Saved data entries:
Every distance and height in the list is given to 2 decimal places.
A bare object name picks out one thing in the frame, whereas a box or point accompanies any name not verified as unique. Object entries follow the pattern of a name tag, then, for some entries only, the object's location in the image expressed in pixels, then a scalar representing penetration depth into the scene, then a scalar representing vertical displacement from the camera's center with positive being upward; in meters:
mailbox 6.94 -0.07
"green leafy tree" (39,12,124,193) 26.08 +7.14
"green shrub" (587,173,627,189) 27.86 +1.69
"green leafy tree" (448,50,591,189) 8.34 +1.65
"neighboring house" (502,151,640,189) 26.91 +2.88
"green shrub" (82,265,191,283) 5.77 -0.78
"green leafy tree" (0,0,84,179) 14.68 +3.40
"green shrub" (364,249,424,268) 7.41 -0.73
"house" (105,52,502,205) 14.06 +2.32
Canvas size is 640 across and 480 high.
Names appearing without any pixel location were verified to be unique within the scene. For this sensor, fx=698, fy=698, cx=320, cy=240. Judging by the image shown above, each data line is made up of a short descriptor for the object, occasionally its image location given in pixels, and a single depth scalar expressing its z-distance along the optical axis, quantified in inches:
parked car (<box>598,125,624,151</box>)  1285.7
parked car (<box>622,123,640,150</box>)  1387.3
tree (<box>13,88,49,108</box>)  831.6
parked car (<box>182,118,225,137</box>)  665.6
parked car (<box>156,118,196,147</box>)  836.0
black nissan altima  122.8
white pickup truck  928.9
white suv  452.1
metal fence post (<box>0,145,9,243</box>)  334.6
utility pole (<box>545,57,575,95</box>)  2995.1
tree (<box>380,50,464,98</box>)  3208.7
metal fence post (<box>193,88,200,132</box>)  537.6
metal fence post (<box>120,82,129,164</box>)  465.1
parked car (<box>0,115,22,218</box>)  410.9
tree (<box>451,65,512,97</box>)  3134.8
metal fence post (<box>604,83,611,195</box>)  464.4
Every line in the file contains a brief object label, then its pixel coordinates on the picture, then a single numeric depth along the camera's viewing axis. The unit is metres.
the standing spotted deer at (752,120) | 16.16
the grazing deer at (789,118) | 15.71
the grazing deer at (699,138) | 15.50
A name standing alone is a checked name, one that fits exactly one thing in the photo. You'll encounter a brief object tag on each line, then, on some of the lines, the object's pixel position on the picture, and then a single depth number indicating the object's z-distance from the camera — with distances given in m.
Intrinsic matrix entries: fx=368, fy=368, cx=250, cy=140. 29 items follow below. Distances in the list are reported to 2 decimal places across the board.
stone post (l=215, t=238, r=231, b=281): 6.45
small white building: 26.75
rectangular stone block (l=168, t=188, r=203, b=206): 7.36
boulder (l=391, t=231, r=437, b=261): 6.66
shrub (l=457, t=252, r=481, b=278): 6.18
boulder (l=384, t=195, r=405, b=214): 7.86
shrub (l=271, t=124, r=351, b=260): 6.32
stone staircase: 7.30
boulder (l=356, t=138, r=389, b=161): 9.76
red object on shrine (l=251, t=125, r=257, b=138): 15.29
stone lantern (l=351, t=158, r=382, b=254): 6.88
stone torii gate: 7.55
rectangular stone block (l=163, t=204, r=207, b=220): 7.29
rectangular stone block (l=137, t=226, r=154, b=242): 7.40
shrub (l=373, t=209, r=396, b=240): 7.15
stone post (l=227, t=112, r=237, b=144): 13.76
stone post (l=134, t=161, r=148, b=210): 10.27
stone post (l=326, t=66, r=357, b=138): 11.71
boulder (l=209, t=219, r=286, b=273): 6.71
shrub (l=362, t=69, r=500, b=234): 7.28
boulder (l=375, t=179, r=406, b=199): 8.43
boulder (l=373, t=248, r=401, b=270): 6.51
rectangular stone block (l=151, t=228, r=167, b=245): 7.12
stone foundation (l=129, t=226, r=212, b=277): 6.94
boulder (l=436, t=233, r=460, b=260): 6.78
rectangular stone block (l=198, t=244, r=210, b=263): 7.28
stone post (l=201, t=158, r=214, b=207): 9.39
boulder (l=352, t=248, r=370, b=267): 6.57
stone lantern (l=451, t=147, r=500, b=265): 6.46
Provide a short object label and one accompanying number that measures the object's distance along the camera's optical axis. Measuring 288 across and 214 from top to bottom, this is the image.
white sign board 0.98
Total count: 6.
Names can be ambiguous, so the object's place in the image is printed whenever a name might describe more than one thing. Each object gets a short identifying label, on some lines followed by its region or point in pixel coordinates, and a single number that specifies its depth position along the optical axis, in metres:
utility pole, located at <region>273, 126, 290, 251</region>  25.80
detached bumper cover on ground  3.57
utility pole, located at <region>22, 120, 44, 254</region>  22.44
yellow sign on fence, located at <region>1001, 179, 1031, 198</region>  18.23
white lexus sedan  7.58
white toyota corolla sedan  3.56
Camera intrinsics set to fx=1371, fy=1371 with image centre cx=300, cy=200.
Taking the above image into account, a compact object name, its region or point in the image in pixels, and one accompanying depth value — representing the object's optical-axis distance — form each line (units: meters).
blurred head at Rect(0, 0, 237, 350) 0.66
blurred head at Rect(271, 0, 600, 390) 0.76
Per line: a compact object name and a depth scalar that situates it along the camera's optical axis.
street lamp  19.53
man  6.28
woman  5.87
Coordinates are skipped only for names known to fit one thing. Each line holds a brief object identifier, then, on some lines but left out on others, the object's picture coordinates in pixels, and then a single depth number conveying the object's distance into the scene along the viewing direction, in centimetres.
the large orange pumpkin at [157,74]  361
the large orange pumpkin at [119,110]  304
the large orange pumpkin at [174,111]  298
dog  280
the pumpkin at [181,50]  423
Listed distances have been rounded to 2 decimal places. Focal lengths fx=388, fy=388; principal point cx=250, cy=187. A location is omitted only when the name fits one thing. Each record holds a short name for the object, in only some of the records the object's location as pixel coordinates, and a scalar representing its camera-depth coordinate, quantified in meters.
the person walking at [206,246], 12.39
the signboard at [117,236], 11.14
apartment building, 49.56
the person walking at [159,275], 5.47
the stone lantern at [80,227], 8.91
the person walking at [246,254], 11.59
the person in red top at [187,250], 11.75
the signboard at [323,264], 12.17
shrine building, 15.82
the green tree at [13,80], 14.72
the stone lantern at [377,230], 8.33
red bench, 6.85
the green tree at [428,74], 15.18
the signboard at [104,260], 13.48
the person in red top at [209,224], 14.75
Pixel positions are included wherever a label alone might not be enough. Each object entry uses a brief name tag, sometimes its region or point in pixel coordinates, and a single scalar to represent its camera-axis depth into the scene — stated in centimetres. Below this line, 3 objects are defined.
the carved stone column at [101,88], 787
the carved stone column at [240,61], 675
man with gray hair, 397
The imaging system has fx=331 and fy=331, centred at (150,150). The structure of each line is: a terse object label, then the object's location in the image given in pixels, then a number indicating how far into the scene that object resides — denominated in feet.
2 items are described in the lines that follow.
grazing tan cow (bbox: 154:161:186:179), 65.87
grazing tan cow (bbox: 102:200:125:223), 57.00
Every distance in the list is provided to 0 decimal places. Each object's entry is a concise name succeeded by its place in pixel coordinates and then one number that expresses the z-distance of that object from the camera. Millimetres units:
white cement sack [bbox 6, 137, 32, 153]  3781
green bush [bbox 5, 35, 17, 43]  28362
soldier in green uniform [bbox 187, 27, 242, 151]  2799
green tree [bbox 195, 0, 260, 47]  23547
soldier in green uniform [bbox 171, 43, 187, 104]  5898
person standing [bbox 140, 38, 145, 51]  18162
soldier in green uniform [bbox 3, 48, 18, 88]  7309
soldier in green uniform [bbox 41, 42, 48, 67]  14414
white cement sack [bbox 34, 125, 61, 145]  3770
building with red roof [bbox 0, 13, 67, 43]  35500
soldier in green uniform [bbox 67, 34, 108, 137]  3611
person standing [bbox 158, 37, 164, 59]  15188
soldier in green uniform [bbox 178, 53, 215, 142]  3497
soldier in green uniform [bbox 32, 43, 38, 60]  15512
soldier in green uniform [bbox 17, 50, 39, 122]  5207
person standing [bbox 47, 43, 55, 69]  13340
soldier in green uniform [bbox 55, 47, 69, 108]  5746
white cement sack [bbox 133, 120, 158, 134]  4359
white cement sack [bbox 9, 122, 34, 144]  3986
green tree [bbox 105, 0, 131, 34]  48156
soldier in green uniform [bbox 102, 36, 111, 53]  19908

▶ _TASK DIRECTIONS_: Of the lines above, extract only those from the line with "white cement sack [bbox 34, 125, 61, 145]" to the line with "white cement sack [bbox 9, 122, 34, 144]", both included, exactly as written.

▶ _TASK OUTPUT_:
white cement sack [bbox 34, 125, 61, 145]  3770
building with red roof [bbox 0, 13, 67, 43]  35500
soldier in green uniform [bbox 67, 34, 108, 137]  3611
person standing [bbox 158, 37, 164, 59]  15188
soldier in green uniform [bbox 178, 53, 215, 142]  3497
soldier in green uniform [bbox 32, 43, 38, 60]  15512
soldier in green uniform [bbox 17, 50, 39, 122]  5207
person standing [bbox 47, 43, 55, 69]  13340
soldier in green uniform [bbox 55, 47, 69, 108]  5746
white cement sack [bbox 133, 120, 158, 134]  4359
white cement sack [bbox 9, 122, 34, 144]  3986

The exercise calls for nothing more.